Always use a firewall to protect your company's inbound and outbound network traffic. A firewall can help prevent hackers from tapping into your network and to block access to certain websites. They can also be configured to bar employees from sending proprietary data and specific types of emails outside of your network.
6. How often should I back up essential company information?
Back up your business's vital information on a regular basis automatically, using a combination of cloud and off-site backup, Underdahl suggests.
Carbonite, an online data backup service for Windows and Mac users, offers encrypted backup storage services for small businesses for $229 to $599 per year.
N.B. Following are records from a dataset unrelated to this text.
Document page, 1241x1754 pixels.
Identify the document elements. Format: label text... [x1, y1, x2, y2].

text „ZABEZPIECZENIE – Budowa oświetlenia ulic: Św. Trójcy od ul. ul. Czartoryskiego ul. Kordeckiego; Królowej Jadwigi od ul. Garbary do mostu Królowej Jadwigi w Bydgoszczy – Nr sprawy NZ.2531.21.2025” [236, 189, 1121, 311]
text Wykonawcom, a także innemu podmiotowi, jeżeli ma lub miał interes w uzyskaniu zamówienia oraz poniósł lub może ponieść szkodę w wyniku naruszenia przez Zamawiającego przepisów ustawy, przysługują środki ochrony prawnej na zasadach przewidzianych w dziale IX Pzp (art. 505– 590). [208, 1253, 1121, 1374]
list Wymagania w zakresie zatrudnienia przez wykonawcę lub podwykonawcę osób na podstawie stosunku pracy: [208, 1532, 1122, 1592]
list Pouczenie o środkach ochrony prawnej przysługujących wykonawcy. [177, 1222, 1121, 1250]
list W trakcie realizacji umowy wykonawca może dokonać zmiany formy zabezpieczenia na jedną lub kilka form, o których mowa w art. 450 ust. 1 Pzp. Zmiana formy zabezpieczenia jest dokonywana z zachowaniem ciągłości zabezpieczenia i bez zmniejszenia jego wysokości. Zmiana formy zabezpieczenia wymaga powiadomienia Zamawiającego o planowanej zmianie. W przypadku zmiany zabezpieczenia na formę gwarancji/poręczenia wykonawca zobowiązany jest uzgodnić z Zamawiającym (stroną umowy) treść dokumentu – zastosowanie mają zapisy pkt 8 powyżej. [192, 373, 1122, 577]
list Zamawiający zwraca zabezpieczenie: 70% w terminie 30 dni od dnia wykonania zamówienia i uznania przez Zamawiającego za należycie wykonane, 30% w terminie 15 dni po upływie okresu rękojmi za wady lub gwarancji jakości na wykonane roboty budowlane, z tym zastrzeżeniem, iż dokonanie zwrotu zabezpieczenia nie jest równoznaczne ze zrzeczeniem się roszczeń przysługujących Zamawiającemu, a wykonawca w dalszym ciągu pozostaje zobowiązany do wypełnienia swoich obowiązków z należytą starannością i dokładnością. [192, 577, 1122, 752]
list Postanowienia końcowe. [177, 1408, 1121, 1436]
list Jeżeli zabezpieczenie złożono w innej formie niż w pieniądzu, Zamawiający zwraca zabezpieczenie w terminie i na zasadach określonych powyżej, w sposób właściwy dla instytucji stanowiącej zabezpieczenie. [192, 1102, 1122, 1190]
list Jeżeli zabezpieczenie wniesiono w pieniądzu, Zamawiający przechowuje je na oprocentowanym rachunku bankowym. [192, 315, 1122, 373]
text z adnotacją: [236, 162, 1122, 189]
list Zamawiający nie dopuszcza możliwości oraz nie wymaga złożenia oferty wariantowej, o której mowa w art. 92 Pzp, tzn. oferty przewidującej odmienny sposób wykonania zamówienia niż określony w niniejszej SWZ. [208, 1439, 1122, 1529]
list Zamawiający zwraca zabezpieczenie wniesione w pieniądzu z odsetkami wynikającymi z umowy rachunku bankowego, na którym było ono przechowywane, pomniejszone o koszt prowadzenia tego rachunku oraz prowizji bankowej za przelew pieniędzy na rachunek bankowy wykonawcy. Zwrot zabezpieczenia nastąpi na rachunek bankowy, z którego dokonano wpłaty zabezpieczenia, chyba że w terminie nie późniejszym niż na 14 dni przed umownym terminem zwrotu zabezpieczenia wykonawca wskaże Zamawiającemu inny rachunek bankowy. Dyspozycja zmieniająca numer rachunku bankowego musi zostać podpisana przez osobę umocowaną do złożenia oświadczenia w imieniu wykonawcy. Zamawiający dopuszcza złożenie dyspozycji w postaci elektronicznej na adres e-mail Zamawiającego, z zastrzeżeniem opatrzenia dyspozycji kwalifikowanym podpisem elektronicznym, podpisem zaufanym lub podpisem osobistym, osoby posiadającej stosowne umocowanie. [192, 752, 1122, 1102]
SugarSync is a similar cloud storage provider, with business packages starting at about $550 per year.
7. Should I use data encryption?
Encryption is essential to keeping such data as credit card, bank account and Social Security numbers as safe as possible. Encryption algorithms change information in your computer files into unreadable ciphertext, or "unreadable gobbledygook," as McDowell calls it.
Whether a cybercriminal or a criminal employee walks away with some of your data, encryption would keep you protected because [he or she] wouldn't have the special keys to un-encrypt the data and make sense of it," he says. "Only you would."
If you're using Windows 8 Pro or Windows 8 Enterprise, all your local files and folders are already encrypted via BitLocker Drive Encryption. If you're using Mac OS X Mountain Lion or Mac OS X Lion, FileVault 2 automatically encrypts all your data.
8. How should I communicate company cybersecurity policies to employees?
Create a written security policy that details what employees can and cannot do on the internet while using company devices. Also, provide clear instructions as to how staff (and contract workers, if applicable) should handle vital company and customer data. Repeat your cybersecurity policies often via email and in-person meetings.
9. How can I secure my Wi-Fi network?
Instead of using an older, less secure Wired Equivalent Privacy (WEP) network, Underdahl suggests using Wi-Fi Protected Access version 2 (WPA2), which is widely considered the most current and secure encryption available.
To hide your Wi-Fi network, change the name of your wireless access point or router, also known as the Service Set Identifier (SSID). If you don't, hackers could easily breach your network using the default SSID provided by the router's manufacturer.
For added protection, you can require users to enter a 25- to 64-character alphanumeric Pre-Shared Key (PSK) passphrase.
10. How can I secure company mobile devices?
Mandate that employees create passwords for their devices. Stolen or lost company-owned mobile equipment should be reported immediately to your tech support person or IT staff so that service can be shut off.
Consider installing an app like McAfee WaveSecure (19.99 with a one-year subscription, available for iPhone, Android, BlackBerry and Windows Mobile) that enables you to remotely track the device's SIM card, back up data and remotely lock the device before hackers can get their hands on sensitive company information. For iOS, consider Lookout Inc.'s free app, Lookout Free Backup, Security, Find My Device.